Dans ce sens, que la Conférence de La Haye ne soit pas arrivée à un accord, en novembre 2000, relève du mystère pour moi. Les dirigeants renoncent à leur responsabilité à cause de pressions économiques terribles. Et ce n’est pas la faute des dirigeants, c’est notre faute, parce que nous ne réagissons pas. Je suis persuadé que le changement devra venir d’en bas. Aujourd’hui, on sait que la pollution domestique (chauffage central, voitures) est plus importante que la pollution industrielle : c’est donc à nous de renoncer à un certain confort, de prendre moins souvent la voiture, etc. Et c’est parce que je suis persuadé que l’effort devra venir de la base que je veux que tous puissent accéder gratuitement à mon exposition, et que le livre ne soit pas cher.

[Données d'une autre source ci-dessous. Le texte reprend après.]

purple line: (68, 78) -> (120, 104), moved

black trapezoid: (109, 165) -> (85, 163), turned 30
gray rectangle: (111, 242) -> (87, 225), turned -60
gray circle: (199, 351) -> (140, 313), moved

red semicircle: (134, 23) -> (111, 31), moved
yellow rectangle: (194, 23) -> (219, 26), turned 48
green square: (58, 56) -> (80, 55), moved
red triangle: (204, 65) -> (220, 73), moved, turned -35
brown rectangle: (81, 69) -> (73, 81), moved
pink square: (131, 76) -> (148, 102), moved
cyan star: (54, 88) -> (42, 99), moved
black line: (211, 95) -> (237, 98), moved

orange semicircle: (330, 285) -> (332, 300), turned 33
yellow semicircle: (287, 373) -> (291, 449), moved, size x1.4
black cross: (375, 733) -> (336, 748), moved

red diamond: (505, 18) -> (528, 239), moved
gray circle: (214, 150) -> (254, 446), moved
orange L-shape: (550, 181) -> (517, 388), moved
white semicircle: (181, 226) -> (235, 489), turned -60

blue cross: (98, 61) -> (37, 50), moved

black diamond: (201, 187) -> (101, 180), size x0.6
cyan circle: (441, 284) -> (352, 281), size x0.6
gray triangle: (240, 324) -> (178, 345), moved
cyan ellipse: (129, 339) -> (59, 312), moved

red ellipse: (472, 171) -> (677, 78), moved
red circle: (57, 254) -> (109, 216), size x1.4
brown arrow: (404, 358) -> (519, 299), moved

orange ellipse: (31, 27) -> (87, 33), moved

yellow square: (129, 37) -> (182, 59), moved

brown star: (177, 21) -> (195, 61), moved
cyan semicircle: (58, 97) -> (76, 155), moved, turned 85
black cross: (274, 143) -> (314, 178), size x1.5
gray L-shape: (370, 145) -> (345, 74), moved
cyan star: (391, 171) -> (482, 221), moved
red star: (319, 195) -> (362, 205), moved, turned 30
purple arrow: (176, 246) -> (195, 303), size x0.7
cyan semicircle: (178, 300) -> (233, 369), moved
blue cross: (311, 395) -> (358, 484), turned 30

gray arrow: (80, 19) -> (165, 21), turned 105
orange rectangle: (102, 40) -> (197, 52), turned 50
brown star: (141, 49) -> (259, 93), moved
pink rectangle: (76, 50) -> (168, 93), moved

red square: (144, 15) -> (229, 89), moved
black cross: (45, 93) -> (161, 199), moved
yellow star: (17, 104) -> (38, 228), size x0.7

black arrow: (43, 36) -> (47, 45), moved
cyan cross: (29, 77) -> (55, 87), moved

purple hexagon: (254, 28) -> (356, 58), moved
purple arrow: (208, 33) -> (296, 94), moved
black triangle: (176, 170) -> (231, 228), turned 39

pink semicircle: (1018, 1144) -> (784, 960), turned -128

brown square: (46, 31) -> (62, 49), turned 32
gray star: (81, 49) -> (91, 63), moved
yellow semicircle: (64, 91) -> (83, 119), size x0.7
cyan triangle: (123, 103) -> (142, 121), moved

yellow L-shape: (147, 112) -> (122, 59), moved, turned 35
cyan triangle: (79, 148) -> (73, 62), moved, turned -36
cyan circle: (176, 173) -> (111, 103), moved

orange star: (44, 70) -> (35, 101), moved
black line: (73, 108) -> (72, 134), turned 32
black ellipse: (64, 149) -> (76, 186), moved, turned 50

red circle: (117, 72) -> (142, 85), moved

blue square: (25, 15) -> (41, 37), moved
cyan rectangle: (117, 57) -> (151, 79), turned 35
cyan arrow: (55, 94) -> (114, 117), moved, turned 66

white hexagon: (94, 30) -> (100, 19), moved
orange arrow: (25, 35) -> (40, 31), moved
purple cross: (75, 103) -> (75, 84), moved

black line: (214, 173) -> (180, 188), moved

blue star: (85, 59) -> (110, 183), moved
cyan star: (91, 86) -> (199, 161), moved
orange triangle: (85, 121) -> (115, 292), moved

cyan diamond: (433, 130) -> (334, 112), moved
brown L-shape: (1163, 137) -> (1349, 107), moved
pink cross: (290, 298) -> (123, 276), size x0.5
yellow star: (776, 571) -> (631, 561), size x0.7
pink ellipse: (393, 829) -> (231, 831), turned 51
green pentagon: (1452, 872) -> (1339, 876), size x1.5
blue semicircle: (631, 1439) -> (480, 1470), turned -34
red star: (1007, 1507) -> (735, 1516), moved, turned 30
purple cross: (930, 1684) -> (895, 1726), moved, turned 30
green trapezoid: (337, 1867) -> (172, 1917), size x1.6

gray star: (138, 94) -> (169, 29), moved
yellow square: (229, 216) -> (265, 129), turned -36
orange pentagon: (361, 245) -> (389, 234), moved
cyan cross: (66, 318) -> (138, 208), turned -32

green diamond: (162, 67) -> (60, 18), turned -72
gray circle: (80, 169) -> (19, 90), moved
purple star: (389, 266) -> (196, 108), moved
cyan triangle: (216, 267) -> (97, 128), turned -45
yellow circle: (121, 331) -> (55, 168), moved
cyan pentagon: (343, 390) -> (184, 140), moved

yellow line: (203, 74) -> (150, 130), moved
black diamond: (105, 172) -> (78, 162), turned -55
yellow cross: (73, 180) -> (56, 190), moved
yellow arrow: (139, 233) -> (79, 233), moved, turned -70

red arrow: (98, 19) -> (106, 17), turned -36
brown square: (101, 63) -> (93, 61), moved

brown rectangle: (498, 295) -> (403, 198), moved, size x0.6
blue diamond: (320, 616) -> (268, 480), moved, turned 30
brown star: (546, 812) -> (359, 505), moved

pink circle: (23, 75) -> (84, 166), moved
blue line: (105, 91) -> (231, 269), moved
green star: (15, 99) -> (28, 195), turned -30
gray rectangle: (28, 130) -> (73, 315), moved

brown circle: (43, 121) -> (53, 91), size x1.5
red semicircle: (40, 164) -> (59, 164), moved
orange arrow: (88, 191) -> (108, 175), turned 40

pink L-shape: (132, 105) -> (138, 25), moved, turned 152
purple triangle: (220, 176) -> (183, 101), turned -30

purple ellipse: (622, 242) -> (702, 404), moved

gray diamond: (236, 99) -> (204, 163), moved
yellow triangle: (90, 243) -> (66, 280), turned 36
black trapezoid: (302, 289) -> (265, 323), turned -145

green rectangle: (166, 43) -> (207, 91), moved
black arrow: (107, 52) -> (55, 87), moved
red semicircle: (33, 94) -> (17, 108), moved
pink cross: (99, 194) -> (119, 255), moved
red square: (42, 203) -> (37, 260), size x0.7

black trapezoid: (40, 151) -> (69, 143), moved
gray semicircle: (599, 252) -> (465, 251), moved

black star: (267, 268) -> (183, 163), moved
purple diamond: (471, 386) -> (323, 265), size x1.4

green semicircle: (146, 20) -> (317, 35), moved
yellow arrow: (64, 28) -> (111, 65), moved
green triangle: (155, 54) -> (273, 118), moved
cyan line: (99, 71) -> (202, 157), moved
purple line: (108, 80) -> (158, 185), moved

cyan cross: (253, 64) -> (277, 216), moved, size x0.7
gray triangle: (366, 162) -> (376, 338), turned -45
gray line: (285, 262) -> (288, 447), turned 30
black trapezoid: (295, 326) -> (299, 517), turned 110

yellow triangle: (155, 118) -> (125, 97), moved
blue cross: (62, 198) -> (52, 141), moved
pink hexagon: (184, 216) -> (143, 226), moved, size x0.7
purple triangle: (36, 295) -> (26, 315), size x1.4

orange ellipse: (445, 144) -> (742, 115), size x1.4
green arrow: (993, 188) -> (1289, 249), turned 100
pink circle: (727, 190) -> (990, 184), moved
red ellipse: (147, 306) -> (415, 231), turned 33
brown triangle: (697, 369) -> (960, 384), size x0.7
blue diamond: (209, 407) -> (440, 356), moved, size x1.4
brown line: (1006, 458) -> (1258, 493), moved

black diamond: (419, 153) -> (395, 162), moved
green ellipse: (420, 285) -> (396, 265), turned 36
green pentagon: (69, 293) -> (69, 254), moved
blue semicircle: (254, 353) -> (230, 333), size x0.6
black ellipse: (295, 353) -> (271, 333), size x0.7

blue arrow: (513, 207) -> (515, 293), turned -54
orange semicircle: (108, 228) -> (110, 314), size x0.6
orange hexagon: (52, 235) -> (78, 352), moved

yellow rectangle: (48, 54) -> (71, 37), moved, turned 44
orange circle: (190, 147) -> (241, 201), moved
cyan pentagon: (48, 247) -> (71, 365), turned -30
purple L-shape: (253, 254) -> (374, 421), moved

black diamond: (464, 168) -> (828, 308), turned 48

Pourquoi ce parti pris de la photo aérienne ?

J’adore photographier d’en haut, même pour les portraits. C’est une façon différente de regarder ce qu’on voit tous les jours. Par exemple la place de la Concorde, à Paris, prise d’hélicoptère : l’obélisque disparaît, ce n’est plus qu’un point. Si on montre la photo à des gens qui passent place de la Concorde tous les jours, ils la reconnaissent difficilement. C’est une autre façon de voir, qui arrête les gens.

Dernière question : à l’école, vous deviez être très fort en géographie ?

Non, j’étais nul ! J’étais un très mauvais élève, rebelle à l’autorité, viré de partout : j’ai fait 17 écoles ! Je n’ai jamais eu mon bac. En plus, la géographie, à l’époque, c’était la géologie, l’histoire des strates et des cailloux. Ça ne m’intéressait pas du tout. Aujourd’hui la géographie que l’on enseigne, c’est l’histoire-géographie, l’histoire de l’installation et de la vie de l’homme sur la Terre, et ça c’est passionnant !

 

Propos recueillis par Françoise Ploquin et Lucas Schifres

 


La Terre vue du ciel dans le monde

Le livre La Terre vue du ciel a déjà été traduit en douze langues. En 2000, des expositions, souvent simultanées, se sont tenues à Paris, Genève, Luxembourg, New York, Madrid, Barcelone, Tokyo et Sao Paulo. En 2001, on verra des expositions à Londres, Rome, Zurich, Hambourg, Liège, Buenos Aires et Osaka. L’exposition en plein air de Paris a ouvert la voie d’expositions originales : à Liège par exemple, les photos vont être collées sur de grands cubes en bois disséminés dans la ville.

La Terre vue du ciel. Éditions de La Martinière, 424 pages, 190 photos, 28,5 cm / 36,5 cm, 295 F, 44,97 euros.

365 jours pour la Terre. Éditions de La Martinière, 732 pages, 365 photos (dont 200 inédites), 24 cm / 16 cm, 189 F, 28,81 euros.